### ASSIGNMENT:
Report every line of the data where the string "Direction" appears.

^^^^^^^^^^^^^^^^

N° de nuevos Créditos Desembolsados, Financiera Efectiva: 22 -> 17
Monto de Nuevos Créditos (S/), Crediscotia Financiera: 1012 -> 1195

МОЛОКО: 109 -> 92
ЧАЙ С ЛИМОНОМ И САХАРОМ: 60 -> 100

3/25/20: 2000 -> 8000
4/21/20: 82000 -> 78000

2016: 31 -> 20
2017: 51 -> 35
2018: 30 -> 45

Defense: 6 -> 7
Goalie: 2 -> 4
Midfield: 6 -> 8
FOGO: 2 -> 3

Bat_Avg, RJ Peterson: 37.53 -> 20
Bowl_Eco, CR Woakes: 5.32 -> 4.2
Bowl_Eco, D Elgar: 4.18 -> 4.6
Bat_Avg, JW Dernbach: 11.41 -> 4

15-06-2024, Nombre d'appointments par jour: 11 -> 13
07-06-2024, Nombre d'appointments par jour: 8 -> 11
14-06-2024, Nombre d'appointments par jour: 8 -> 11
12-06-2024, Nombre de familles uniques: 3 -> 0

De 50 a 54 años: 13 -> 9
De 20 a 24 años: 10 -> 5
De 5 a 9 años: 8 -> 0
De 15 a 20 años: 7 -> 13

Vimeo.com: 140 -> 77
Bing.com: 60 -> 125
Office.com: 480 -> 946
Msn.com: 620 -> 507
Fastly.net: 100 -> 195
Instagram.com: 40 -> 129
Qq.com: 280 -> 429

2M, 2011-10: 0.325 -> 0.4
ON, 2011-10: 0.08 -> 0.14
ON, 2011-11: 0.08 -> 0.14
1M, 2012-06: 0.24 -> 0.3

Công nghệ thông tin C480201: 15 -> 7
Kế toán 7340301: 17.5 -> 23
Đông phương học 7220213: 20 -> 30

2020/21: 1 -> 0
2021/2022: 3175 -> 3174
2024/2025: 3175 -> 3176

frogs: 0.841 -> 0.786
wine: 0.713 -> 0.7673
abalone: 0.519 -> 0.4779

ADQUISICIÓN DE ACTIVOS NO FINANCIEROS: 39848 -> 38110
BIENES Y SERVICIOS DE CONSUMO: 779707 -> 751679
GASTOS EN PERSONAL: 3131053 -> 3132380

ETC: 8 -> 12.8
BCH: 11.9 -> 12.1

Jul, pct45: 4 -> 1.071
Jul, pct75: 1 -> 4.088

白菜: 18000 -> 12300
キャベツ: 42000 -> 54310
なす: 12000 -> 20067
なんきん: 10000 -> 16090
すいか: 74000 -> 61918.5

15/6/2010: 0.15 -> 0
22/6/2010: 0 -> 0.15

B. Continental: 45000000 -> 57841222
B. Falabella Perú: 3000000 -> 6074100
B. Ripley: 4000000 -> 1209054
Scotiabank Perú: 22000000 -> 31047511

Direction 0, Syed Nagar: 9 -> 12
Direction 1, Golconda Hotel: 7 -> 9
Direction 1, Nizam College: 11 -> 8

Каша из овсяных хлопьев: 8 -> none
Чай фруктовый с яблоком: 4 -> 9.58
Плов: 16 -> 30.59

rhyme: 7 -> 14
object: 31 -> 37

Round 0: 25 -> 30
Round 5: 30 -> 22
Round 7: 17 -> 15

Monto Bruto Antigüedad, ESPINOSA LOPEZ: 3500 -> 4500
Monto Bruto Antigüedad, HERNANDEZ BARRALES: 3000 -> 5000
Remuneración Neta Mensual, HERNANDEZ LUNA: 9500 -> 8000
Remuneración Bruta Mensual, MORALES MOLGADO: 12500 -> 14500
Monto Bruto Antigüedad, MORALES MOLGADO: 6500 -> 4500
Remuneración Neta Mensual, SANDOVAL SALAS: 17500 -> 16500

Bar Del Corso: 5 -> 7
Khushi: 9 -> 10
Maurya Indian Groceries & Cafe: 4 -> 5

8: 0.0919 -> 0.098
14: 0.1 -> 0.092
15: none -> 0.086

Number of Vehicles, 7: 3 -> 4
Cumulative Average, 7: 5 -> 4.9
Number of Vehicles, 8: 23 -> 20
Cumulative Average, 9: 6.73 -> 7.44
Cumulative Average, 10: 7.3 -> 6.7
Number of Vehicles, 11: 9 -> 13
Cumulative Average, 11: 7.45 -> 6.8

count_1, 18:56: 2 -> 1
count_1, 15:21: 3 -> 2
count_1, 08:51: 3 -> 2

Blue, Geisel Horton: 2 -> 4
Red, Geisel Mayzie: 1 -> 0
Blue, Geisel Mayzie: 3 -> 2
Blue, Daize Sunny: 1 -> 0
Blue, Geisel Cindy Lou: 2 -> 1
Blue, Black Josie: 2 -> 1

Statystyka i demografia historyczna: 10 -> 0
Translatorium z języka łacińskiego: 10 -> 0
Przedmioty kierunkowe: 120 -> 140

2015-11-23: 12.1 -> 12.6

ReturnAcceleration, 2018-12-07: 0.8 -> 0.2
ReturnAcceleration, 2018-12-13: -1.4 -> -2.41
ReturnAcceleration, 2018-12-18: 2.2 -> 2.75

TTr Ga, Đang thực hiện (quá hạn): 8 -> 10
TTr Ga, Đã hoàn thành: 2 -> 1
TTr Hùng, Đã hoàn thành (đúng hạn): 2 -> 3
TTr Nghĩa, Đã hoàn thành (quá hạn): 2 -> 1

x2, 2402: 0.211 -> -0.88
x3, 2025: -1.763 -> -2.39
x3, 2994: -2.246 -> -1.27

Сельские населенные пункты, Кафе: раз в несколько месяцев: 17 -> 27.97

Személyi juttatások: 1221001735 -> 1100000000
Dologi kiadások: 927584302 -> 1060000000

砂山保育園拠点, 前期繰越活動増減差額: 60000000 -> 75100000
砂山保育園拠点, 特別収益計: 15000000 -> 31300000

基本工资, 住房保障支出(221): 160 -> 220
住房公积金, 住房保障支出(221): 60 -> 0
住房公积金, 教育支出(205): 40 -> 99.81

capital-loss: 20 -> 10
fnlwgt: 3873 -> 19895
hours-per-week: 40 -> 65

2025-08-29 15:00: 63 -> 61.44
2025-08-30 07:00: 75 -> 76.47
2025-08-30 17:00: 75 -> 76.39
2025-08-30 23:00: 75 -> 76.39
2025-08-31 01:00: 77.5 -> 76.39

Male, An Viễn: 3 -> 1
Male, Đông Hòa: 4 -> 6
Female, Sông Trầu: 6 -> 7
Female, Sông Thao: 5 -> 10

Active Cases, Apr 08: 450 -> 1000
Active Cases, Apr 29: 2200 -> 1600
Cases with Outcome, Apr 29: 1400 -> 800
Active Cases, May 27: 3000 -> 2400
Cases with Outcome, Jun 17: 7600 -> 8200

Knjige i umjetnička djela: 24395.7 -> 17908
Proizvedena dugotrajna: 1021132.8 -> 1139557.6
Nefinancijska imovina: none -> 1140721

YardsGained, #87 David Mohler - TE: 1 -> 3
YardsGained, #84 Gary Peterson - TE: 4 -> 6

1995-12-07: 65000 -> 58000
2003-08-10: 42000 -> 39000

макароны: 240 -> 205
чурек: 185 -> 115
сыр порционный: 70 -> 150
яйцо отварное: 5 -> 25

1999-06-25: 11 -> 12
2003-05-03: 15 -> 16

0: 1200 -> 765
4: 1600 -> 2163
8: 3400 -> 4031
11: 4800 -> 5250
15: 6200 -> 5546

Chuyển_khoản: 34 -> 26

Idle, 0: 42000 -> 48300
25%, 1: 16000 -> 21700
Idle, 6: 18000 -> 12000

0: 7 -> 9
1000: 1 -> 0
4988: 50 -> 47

^^^^^^^^^^^^^^^^

### RESULT:
Direction 0, Syed Nagar: 9 -> 12
Direction 1, Golconda Hotel: 7 -> 9
Direction 1, Nizam College: 11 -> 8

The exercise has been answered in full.